(Provided data):
+--

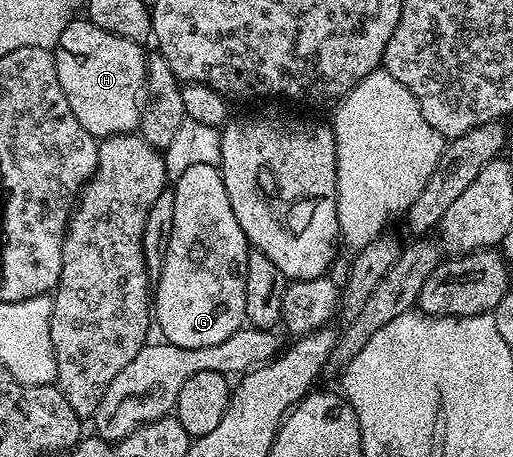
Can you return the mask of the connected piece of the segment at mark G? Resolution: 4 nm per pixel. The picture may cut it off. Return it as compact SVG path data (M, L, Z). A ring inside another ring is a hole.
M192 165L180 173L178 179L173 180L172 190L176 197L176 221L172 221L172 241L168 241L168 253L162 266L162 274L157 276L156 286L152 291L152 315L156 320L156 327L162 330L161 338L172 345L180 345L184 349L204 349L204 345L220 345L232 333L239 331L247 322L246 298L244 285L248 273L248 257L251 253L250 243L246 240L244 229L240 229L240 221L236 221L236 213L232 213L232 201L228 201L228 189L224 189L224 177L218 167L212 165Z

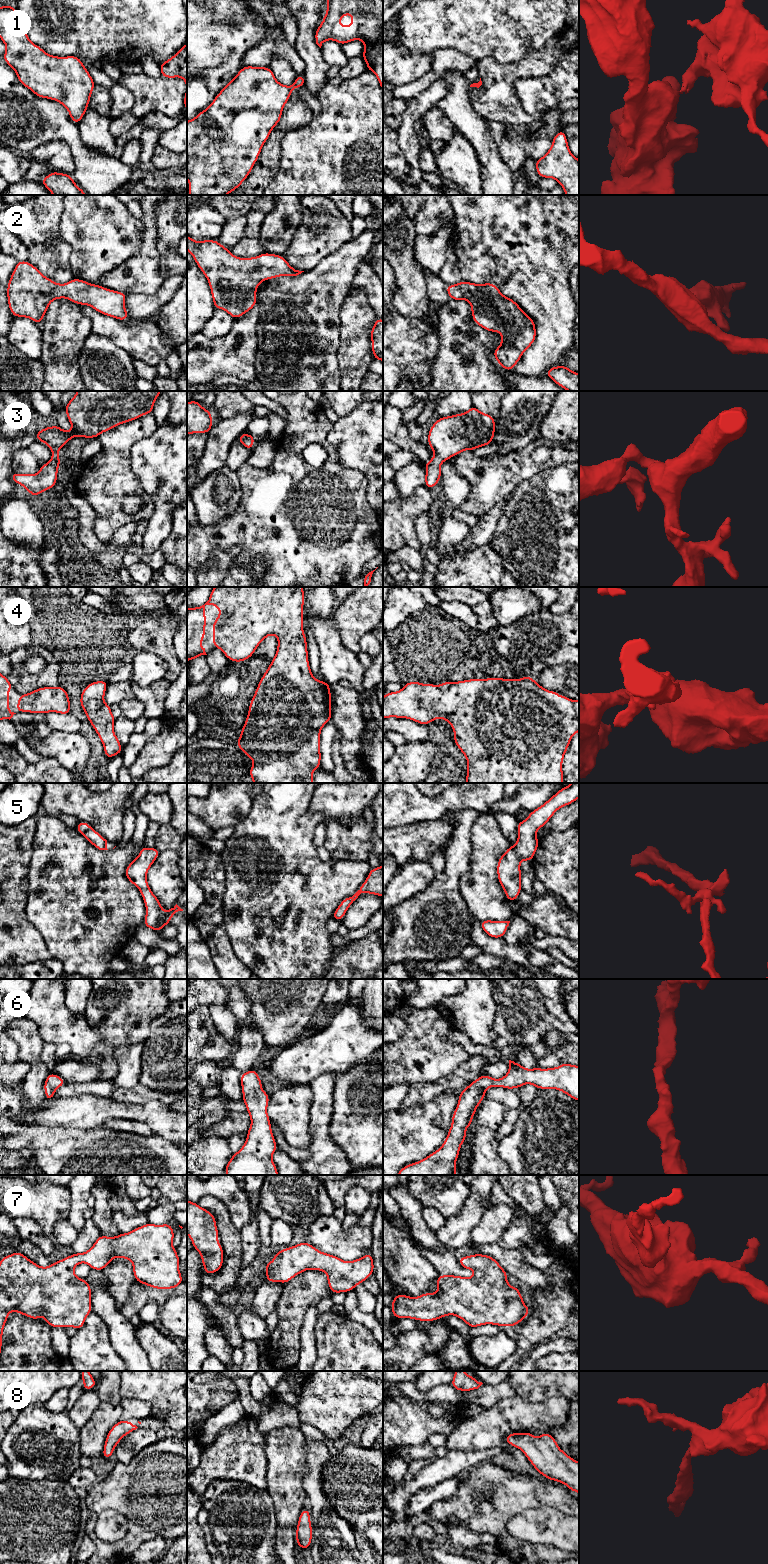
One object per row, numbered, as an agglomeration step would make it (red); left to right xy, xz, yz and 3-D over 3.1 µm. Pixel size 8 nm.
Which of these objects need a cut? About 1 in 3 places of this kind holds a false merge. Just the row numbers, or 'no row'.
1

+--

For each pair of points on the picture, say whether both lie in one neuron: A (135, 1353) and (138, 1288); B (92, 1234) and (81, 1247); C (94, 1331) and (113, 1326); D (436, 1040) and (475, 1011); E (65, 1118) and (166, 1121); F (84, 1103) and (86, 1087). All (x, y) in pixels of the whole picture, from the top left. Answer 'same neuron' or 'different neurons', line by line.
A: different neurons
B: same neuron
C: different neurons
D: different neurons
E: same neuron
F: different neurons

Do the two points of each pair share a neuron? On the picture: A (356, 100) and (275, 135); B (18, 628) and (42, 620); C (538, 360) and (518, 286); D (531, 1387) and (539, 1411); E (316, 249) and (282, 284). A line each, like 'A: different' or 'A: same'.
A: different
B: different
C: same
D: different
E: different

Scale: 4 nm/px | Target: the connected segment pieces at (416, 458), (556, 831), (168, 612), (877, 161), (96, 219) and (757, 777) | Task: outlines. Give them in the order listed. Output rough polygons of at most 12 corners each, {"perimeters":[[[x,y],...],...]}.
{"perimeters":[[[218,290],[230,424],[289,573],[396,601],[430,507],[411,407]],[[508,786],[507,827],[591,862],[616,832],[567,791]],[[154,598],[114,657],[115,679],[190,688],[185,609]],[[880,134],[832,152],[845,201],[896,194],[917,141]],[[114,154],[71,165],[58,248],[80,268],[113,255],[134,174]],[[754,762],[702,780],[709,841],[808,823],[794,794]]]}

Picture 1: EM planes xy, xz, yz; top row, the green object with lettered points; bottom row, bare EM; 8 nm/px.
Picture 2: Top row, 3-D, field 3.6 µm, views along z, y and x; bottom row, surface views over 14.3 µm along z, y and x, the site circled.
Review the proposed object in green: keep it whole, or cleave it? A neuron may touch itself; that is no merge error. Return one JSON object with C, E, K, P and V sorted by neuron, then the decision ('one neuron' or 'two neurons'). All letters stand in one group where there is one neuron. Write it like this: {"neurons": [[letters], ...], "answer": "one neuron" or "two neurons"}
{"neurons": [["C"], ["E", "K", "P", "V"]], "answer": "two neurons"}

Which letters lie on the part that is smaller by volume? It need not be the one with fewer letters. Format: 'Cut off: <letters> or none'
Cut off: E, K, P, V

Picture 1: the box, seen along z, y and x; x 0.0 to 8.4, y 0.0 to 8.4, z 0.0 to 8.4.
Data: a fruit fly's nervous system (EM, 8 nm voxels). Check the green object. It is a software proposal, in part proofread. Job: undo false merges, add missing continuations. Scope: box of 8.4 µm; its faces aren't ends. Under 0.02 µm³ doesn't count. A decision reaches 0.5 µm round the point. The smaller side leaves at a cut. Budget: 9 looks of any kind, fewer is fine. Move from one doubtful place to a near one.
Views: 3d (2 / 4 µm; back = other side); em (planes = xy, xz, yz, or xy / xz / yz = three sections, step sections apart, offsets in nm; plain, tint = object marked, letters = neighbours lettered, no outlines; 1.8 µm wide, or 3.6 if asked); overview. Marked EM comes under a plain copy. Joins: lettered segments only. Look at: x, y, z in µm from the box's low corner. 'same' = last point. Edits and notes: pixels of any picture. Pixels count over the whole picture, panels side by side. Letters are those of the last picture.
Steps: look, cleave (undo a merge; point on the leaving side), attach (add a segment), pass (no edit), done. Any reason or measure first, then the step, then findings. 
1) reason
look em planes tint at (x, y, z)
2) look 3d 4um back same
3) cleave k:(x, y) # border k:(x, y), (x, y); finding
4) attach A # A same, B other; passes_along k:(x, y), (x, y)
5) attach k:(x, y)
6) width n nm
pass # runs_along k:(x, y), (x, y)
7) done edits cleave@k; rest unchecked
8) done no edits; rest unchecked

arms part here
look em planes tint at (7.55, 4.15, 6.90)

+--

Filter the listing above for the string "reason" and copy every matching line.

(Exercise solution):
Steps: look, cleave (undo a merge; point on the leaving side), attach (add a segment), pass (no edit), done. Any reason or measure first, then the step, then findings. 
1) reason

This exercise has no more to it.